[[ AVAILABLE RECORDS open ]]

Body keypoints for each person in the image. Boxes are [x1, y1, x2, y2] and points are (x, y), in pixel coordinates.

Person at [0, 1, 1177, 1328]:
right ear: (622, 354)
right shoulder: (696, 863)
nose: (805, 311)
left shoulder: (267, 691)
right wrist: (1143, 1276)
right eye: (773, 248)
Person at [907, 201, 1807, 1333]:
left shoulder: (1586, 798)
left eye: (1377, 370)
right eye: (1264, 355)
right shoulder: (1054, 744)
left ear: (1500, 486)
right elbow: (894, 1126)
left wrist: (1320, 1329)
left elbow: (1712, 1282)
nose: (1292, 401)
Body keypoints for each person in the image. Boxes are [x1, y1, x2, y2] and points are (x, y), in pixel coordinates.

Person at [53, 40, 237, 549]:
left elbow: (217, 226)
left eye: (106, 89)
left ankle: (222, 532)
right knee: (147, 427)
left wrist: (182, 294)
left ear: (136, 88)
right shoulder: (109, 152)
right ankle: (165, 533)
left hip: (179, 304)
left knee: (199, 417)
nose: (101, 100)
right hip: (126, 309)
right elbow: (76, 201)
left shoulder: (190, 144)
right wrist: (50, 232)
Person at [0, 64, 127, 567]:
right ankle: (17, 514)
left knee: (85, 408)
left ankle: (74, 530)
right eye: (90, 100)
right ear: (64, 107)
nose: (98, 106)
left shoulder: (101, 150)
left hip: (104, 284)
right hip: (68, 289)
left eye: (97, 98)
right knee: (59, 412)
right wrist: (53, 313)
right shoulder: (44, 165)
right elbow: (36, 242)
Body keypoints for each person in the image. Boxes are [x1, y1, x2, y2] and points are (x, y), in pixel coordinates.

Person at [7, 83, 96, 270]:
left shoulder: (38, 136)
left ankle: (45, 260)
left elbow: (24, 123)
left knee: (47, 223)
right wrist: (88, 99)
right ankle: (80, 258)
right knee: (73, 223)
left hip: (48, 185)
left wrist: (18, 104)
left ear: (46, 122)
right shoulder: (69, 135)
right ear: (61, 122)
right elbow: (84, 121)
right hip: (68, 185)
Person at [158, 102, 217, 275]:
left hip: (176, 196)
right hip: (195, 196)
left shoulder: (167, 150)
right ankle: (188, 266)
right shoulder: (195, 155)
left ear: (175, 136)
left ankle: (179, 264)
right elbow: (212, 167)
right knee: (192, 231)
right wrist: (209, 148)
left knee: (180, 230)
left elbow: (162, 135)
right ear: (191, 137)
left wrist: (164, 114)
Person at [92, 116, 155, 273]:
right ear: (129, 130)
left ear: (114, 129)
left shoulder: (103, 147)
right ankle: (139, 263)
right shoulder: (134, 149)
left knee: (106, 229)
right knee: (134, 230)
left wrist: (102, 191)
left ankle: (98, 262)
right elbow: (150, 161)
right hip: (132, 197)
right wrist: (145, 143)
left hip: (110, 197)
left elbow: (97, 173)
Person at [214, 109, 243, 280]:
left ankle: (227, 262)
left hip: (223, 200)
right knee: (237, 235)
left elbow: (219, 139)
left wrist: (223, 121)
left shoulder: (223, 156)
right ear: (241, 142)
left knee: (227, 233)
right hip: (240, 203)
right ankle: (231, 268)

[[ AVAILABLE RECORDS closed ]]
[[ AVAILABLE RECORDS open ]]

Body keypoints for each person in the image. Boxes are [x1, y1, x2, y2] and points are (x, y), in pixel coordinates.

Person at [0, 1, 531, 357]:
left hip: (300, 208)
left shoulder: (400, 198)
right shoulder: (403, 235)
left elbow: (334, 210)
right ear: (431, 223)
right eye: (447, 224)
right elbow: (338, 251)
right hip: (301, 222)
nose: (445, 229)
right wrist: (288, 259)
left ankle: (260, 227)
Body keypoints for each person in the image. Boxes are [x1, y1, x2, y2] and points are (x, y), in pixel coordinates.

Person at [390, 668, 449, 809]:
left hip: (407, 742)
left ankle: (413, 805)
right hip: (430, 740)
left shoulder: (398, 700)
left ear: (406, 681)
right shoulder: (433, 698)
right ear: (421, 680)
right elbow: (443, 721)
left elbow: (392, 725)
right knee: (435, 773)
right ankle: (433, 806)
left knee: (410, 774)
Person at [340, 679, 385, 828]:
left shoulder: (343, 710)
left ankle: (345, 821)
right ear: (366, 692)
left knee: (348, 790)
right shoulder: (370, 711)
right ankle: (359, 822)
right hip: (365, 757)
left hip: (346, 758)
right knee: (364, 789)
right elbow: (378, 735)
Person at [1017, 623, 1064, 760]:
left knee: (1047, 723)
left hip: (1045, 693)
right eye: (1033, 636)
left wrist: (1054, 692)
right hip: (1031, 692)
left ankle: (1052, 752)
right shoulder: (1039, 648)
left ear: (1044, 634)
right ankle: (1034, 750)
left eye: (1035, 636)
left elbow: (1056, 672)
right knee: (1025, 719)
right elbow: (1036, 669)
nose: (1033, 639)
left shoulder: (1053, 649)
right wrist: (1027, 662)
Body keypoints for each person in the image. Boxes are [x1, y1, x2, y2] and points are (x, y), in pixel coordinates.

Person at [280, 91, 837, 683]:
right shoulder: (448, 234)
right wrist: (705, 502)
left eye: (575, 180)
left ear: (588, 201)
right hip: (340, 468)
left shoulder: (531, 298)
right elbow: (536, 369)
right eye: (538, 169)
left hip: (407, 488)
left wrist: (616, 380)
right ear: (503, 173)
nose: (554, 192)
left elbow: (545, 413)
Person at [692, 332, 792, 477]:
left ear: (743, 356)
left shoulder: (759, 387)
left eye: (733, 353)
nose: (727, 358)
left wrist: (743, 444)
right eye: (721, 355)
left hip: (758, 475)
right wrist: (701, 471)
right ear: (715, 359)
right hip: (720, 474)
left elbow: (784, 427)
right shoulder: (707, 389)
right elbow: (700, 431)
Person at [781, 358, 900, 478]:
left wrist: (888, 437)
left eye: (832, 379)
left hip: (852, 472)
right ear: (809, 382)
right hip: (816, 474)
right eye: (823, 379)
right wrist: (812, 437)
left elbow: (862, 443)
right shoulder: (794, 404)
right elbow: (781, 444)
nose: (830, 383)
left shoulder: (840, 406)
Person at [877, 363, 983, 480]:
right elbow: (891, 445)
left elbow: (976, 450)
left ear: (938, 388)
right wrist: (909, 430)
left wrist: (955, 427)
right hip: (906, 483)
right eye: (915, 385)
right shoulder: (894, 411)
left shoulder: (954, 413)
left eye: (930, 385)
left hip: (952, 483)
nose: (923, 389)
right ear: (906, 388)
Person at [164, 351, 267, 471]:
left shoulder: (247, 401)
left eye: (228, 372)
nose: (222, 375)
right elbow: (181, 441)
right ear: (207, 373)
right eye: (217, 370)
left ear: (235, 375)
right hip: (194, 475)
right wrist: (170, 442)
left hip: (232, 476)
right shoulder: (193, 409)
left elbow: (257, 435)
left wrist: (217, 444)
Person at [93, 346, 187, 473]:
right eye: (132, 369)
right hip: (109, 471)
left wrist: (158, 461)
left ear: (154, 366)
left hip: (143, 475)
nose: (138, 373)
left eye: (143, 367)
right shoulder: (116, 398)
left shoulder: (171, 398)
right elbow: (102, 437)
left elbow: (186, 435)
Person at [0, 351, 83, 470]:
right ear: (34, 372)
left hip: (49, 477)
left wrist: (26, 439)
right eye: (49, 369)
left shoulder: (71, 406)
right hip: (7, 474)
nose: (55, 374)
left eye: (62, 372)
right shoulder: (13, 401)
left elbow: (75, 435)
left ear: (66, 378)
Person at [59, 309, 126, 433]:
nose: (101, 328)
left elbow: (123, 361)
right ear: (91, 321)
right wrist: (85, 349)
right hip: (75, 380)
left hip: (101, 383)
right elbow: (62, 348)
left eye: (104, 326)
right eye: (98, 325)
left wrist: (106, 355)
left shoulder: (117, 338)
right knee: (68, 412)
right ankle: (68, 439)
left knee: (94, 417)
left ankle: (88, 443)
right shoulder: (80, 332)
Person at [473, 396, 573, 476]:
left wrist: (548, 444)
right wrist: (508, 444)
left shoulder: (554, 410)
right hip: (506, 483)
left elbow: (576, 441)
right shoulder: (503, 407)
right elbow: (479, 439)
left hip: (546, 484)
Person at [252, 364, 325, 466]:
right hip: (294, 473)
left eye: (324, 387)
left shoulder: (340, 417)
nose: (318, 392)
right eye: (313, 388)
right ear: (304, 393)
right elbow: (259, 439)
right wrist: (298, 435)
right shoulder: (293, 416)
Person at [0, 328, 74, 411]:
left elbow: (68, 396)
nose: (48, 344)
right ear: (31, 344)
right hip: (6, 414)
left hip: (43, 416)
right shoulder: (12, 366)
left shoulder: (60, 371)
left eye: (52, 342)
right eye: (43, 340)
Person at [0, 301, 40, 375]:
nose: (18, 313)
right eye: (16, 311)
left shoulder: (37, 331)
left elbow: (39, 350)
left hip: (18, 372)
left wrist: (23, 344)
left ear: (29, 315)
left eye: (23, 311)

[[ AVAILABLE RECORDS closed ]]

All that should be written out is the stretch of lines above between the one holding "left ankle: (45, 260)" and the one holding "right shoulder: (134, 149)", inclusive, exactly as given.

left ankle: (45, 260)
left elbow: (24, 123)
left knee: (47, 223)
right wrist: (88, 99)
right ankle: (80, 258)
right knee: (73, 223)
left hip: (48, 185)
left wrist: (18, 104)
left ear: (46, 122)
right shoulder: (69, 135)
right ear: (61, 122)
right elbow: (84, 121)
right hip: (68, 185)
Person at [158, 102, 217, 275]:
left hip: (176, 196)
right hip: (195, 196)
left shoulder: (167, 150)
right ankle: (188, 266)
right shoulder: (195, 155)
left ear: (175, 136)
left ankle: (179, 264)
right elbow: (212, 167)
right knee: (192, 231)
right wrist: (209, 148)
left knee: (180, 230)
left elbow: (162, 135)
right ear: (191, 137)
left wrist: (164, 114)
Person at [92, 116, 155, 273]:
right ear: (129, 130)
left ear: (114, 129)
left shoulder: (103, 147)
right ankle: (139, 263)
right shoulder: (134, 149)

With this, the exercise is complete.